Five of the most outlandish gifts Prince George has received
Published 22/07/2016 | 11:11
The charmed life of a royal baby.
As the third in line to the throne, the son of William and Kate enjoys a privileged existence. While his parents do their best to keep their children grounded, he's still a member of the British royal family and there's no doubt the toddler will no doubt be lavished with plenty of expensive gifts as he turns three today.
Here are five of the most outlandish gifts and privileges little George has been treated to so far.
£18,000 cottage on wheels for his second birthday
Forget calling to Buckingham Palace for tea, we want an invite to George's luxury Victorian-style outhouse.
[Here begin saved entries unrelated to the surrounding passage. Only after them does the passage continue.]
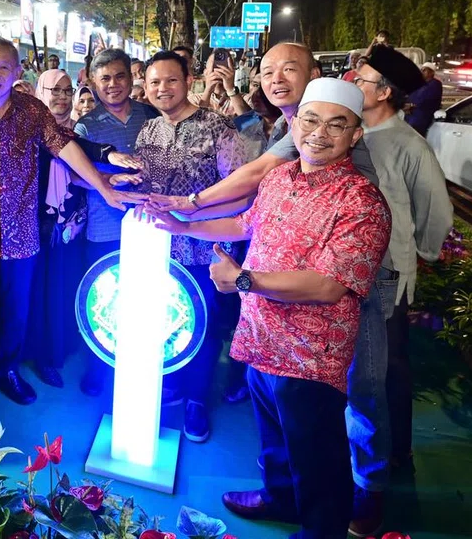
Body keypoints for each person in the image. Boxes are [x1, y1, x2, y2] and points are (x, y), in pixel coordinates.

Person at [146, 41, 403, 535]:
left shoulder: (363, 201)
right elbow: (245, 223)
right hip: (261, 337)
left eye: (336, 125)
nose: (319, 134)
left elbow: (328, 286)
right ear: (295, 125)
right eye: (310, 121)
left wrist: (242, 279)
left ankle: (319, 527)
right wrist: (181, 224)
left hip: (309, 357)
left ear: (355, 134)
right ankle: (278, 499)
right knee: (276, 445)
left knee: (319, 463)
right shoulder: (282, 177)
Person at [0, 38, 144, 427]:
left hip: (21, 233)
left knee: (16, 312)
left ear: (17, 73)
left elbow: (66, 147)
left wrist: (105, 188)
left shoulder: (31, 111)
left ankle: (6, 370)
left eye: (2, 68)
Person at [346, 46, 453, 535]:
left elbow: (435, 212)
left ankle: (384, 476)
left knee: (381, 376)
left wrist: (418, 257)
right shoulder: (350, 131)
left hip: (385, 274)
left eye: (361, 77)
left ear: (384, 92)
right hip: (346, 276)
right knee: (368, 374)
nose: (352, 80)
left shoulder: (408, 144)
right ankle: (386, 457)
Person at [130, 51, 257, 440]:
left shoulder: (218, 128)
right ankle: (173, 384)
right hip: (156, 249)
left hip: (204, 251)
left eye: (170, 80)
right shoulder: (148, 130)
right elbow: (142, 183)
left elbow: (242, 190)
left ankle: (198, 400)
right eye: (154, 82)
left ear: (189, 81)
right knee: (166, 323)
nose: (162, 89)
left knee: (201, 327)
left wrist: (194, 213)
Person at [73, 49, 158, 395]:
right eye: (104, 78)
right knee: (103, 301)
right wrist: (105, 182)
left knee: (144, 299)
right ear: (93, 82)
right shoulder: (86, 126)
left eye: (119, 76)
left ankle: (143, 367)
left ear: (131, 77)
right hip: (103, 227)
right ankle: (100, 368)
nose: (113, 85)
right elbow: (75, 176)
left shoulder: (151, 115)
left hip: (149, 224)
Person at [27, 68, 88, 388]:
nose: (62, 97)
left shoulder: (79, 133)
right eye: (55, 90)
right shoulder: (28, 133)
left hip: (71, 226)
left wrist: (74, 220)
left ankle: (60, 348)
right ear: (40, 92)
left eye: (68, 90)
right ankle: (43, 356)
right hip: (35, 226)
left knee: (65, 287)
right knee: (40, 291)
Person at [193, 50, 251, 117]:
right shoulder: (194, 99)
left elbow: (251, 123)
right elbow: (194, 123)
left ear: (233, 71)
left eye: (225, 67)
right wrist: (208, 91)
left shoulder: (246, 99)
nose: (220, 71)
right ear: (205, 72)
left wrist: (231, 89)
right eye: (215, 66)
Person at [405, 62, 442, 137]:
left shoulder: (435, 84)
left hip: (422, 117)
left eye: (424, 70)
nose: (421, 72)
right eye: (421, 70)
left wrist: (411, 105)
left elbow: (425, 100)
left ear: (431, 73)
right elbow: (410, 96)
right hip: (411, 115)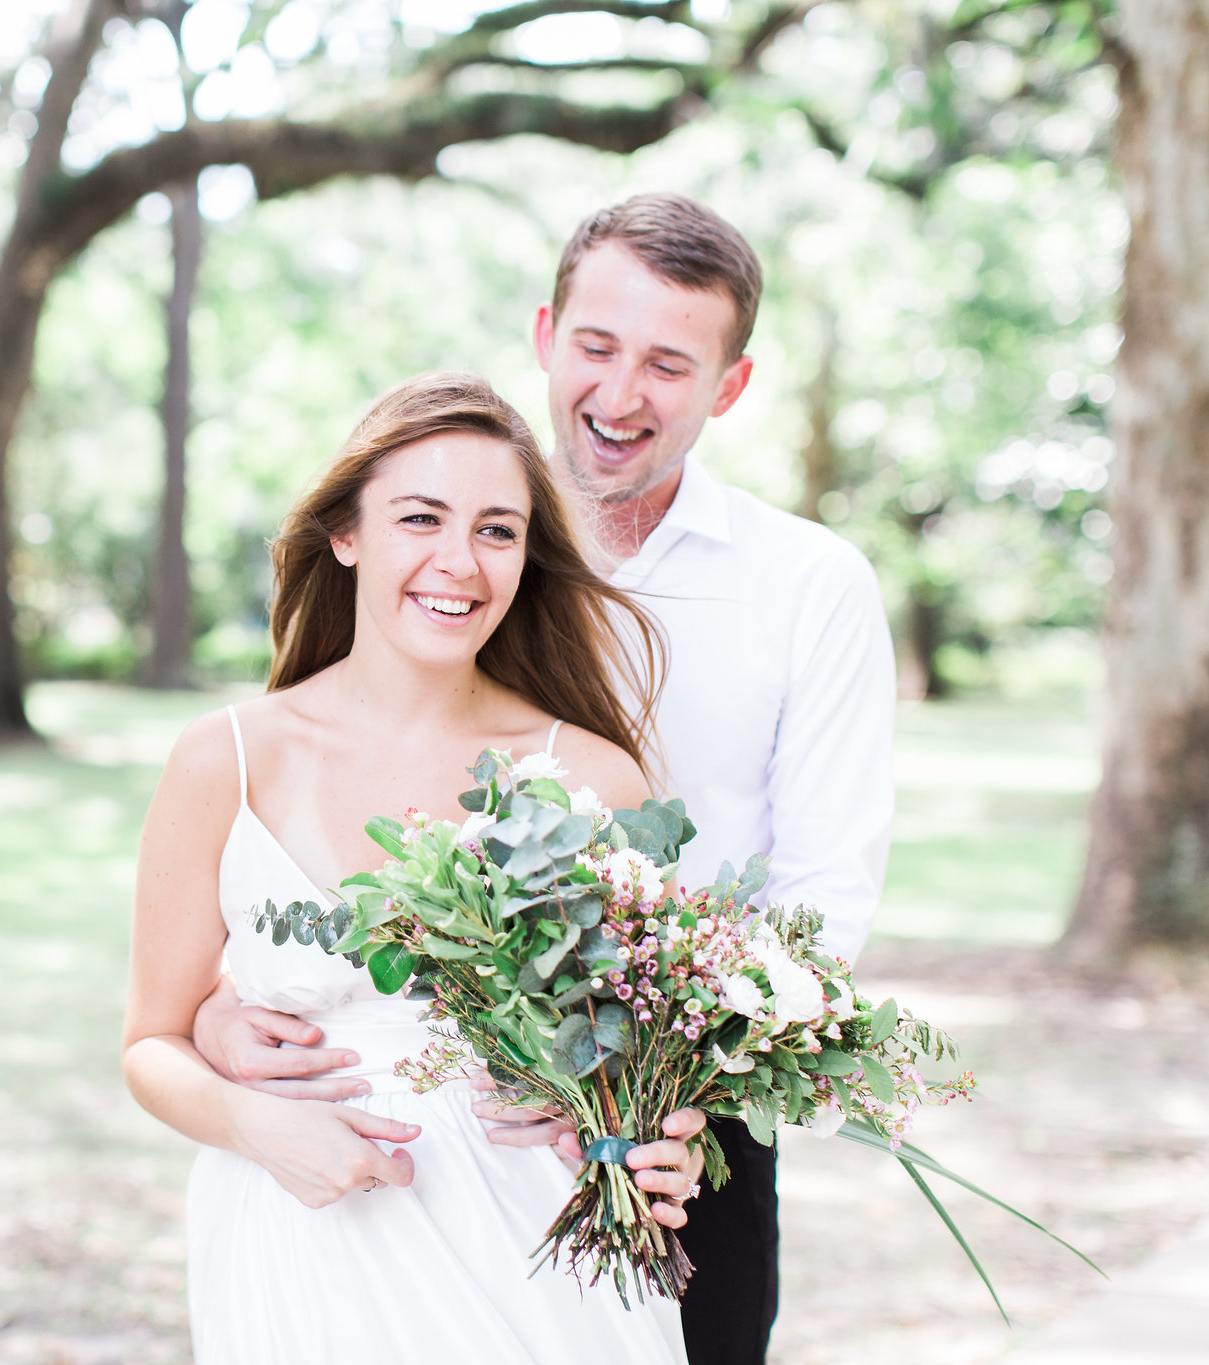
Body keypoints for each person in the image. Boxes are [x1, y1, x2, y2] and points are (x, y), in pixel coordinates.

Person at [190, 195, 898, 1365]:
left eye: (669, 363)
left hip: (675, 1130)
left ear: (726, 385)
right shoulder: (449, 547)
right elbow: (318, 789)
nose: (621, 395)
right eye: (597, 347)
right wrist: (220, 1001)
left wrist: (666, 1086)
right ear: (544, 337)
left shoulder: (808, 585)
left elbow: (821, 892)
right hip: (409, 1136)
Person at [121, 373, 707, 1365]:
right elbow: (149, 1044)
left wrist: (664, 1132)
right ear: (345, 533)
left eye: (495, 530)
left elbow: (649, 1048)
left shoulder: (592, 774)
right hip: (302, 1242)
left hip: (540, 1254)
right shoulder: (224, 758)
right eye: (419, 518)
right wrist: (256, 1128)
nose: (458, 563)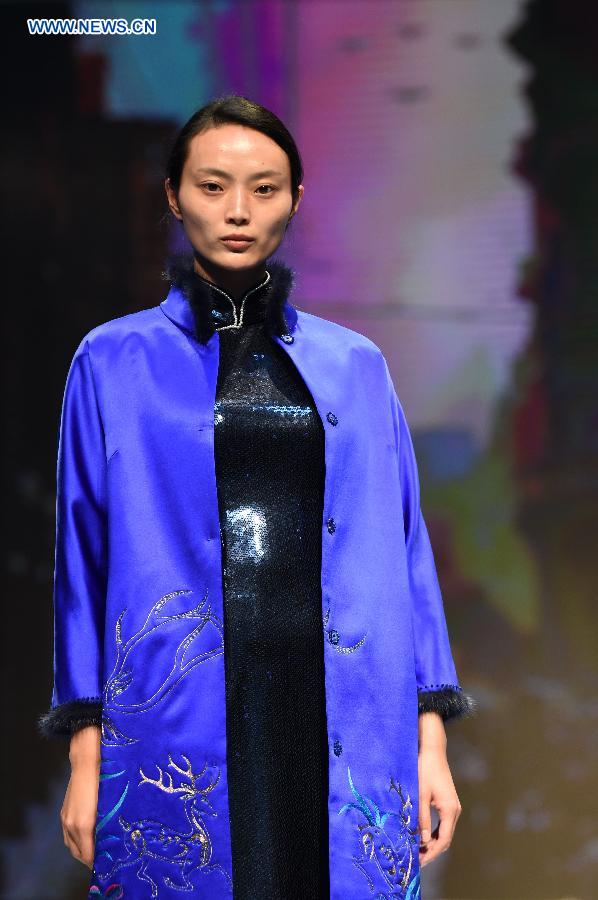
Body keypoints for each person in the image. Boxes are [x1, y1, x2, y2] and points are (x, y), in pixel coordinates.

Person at [38, 94, 476, 900]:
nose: (238, 211)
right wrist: (84, 752)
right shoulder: (112, 361)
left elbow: (406, 555)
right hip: (182, 714)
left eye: (265, 188)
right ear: (173, 195)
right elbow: (82, 560)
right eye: (212, 186)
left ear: (296, 199)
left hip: (337, 710)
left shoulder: (356, 365)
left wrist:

The cottage is situated at the edge of William's wildflower meadow at Highgrove and features a wood-burning stove and day bed. It was a gift from a company called Plankbridge, which was set up with the help of The Prince's Trust charity.
Bombardier Challenger aircraft birthday message
This was probably the most expensive birthday card ever. Hangar8 Aviation, an aviation company in London, sent one of its aircraft to wish Prince George a happy first birthday. The private jet, a Bombardier Challenger, was repainted white and covered from its tip to its tail with ‘Happy Birthday Prince George’. It was valued at £30,000.
George the royal crocodile
The chief minister of Australia's Northern Territory presented George with a baby crocodile for his first birthday. The tiny reptile hatched from its egg the day that Kate publicly announced she was pregnant with George. The gift was in keeping with tradition. William and his wife Kate were presented with a pair of crocodiles by Darwin, the territory's capital, to mark their engagement. George's little crocodile even has its own Facebook page.
Lapis lazuli orb from Pope Francis
When the Pope met the Queen in 2014, he presented her with a lapiz lazuli orb for her great-grandson. It's decorated with a silver cross of Edward the Confessor and features an inscription on the base "Pope Francis, to His Royal Highness Prince George of Cambridge". A priceless gift but not the most child-friendly. Upon receiving the gift the Queen joked: "He will be thrilled with that - when he is a little older!"
Exemption from the Freedom of Information act
Technically this isn't a gift but still a privilege worth mentioning. Like the rest of the royal family (and unlike the rest of British society) George is exempt from the Freedom of Information Act. The act was introduced by Tony Blair in 2000 to create public right access to information held by public authorities. He can also veto BBC programmes too.